Once upon a time in Madrid…
…in a neighbourhood named after the Pacific Ocean, there was a man named Antonio, who kept the child inside all of us alive. The Toy Hospital’s customers aren’t typically children. No, Antonio’s customers are adults – some are toy collectors or savvy antiques dealers, but many of them are nostalgic souls whose childhood is preserved in the peculiar object clutched in Antonio’s paint-stained hands.
This is the oldest toy I’m working on at the moment – she’s around 50 years old. She’s got brown eyes and a porcelain face, but is missing her hair.
At the age of 12, Antonio Martínez Rivas began working in his parents’ toy hospital in 1945, instantly becoming the envy of his friends.

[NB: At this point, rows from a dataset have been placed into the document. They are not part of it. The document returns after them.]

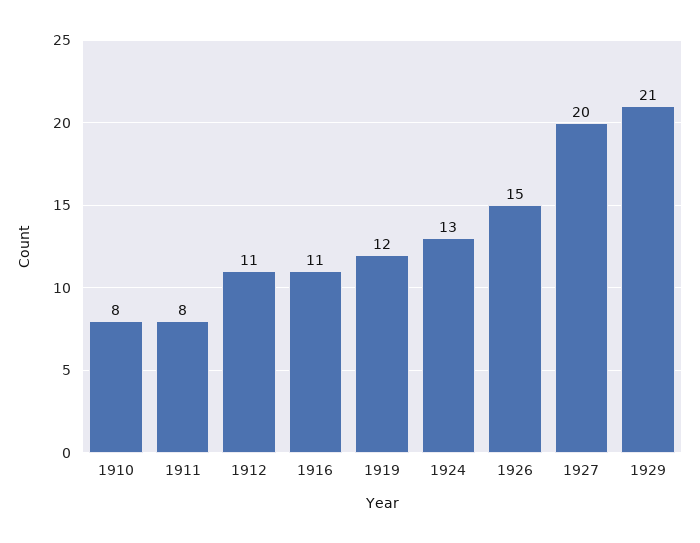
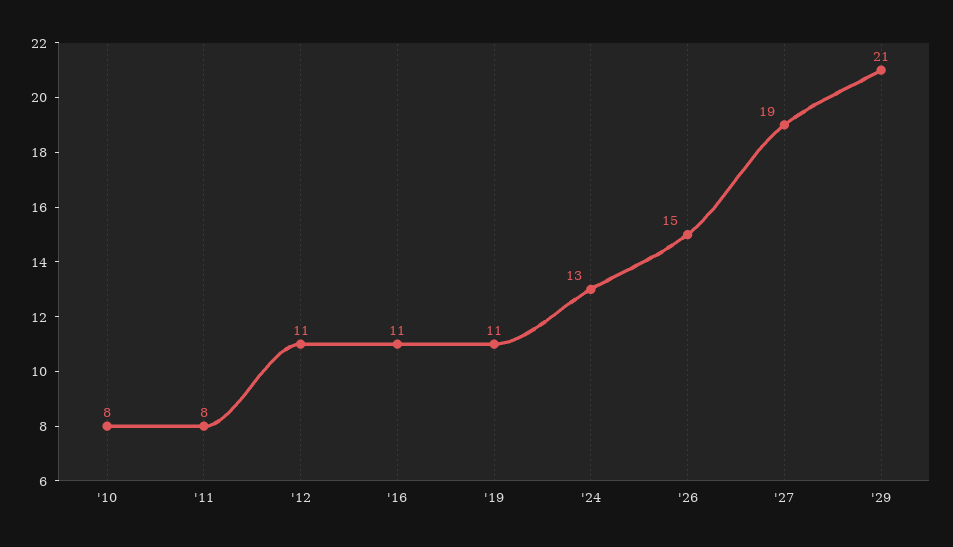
1919: 12 -> 11
1927: 20 -> 19

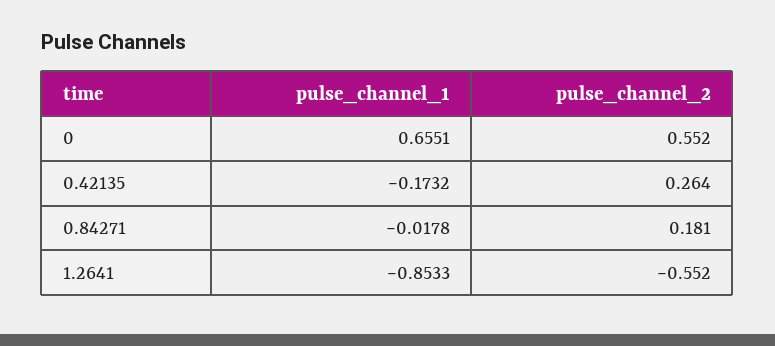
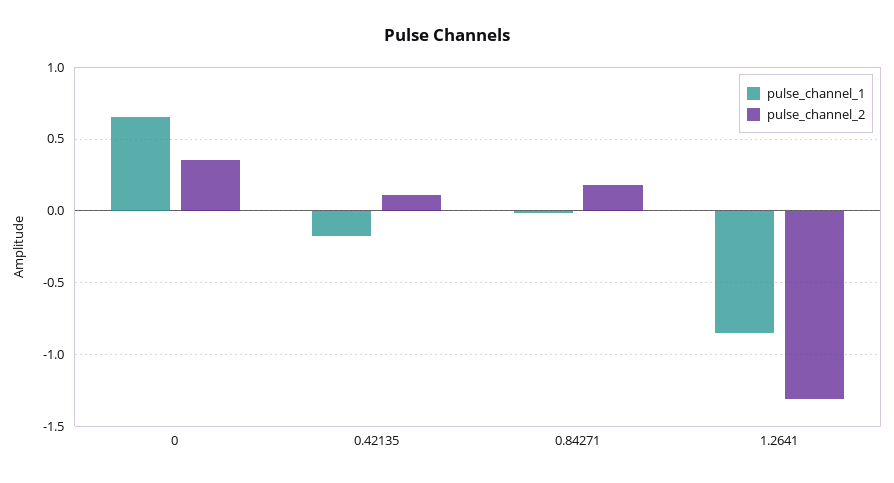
pulse_channel_2, 0: 0.552 -> 0.35
pulse_channel_2, 0.42135: 0.264 -> 0.1
pulse_channel_2, 1.2641: -0.552 -> -1.3

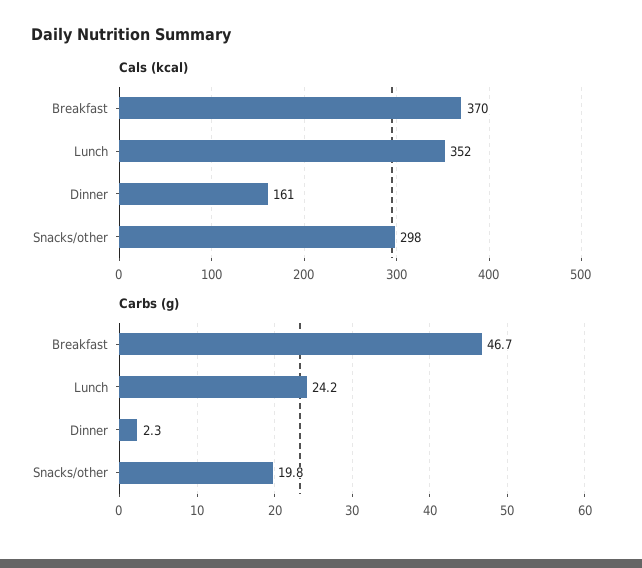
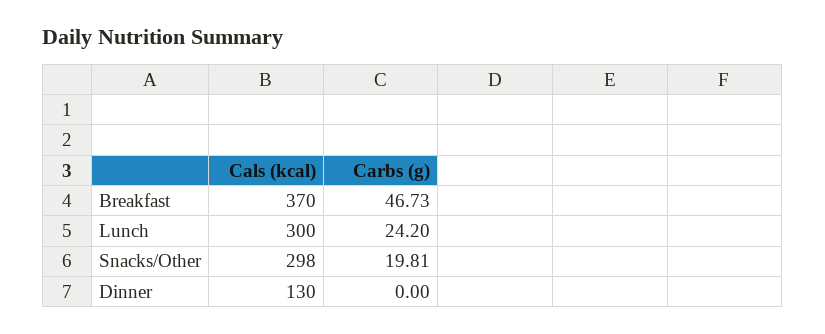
Cals (kcal), Lunch: 352 -> 300
Cals (kcal), Dinner: 161 -> 130
Carbs (g), Dinner: 2.3 -> 0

Hospital del Juguete had been winning trophies at the International Toy Fair but, when plastic toys began arriving in Spain in 1952, business went rapidly downhill. Toy hospitals across Spain began closing because they just weren’t needed – toys had become cheap to produce and, if they broke, the cost of buying a new one was cheaper than getting it repaired.
By keeping up with the times, Antonio’s family kept their business going and are now the last Toy Hospital in the whole country. Antonio has reached retirement age but plans to stay open for as long as he can because he knows he’s the last Gepetto in Spain – once he’s gone, there will be no one left to continue his important work.
Antonio knows what he’s doing, especially with non-mechanical toys like Nancy. As one of Spain’s most beloved vintage dolls, a Nancy doll in perfect condition is worth a fortune these days. The hospital has many spare limbs reclaimed from old, damaged dolls, but on this occasion Antonio was making Nancy a new latex leg from scratch.
HIDDEN TOY TREASURES
At the back of his workshop, we found a beautiful and fully functioning German train set. Nearby were stacks of coloured drawers storing millions of spare parts for every type of toy you could imagine, from wooden puppets and bird-cage bingo machines to Pixar characters and drones.
Here is a gallery of other wonderful treasures we found inside Spain’s last Toy Hospital…
Hospital del Juguete is likely to close in just a couple of years, along with many other traditional craft shops in Madrid (like the 123-year-old spring shop) that are only still open today because the owner is pushing back their retirement. Don’t take these wonderful, historic places for granted – cherish and support them while you can, because they’re about to disappear forever.